> TASK PROMPT
Format the material from its first line through the line containing "enormous profits. People", inclusive, as a Markdown table with the columns Row and Line. Number each line in Row and skip any blank lines.

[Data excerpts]
Content starts
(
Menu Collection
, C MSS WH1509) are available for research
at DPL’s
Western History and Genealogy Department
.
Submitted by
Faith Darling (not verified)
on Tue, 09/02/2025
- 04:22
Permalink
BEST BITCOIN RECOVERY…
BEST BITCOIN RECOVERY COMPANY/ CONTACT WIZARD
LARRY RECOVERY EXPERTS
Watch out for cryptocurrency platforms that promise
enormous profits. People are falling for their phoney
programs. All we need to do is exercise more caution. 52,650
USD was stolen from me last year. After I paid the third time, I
Content ends
> RESPONSE AREA
| Row | Line |
|---|---|
| 1 | ( |
| 2 | Menu Collection |
| 3 | , C MSS WH1509) are available for research |
| 4 | at DPL’s |
| 5 | Western History and Genealogy Department |
| 6 | . |
| 7 | Submitted by |
| 8 | Faith Darling (not verified) |
| 9 | on Tue, 09/02/2025 |
| 10 | - 04:22 |
| 11 | Permalink |
| 12 | BEST BITCOIN RECOVERY… |
| 13 | BEST BITCOIN RECOVERY COMPANY/ CONTACT WIZARD |
| 14 | LARRY RECOVERY EXPERTS |
| 15 | Watch out for cryptocurrency platforms that promise |
| 16 | enormous profits. People are falling for their phoney |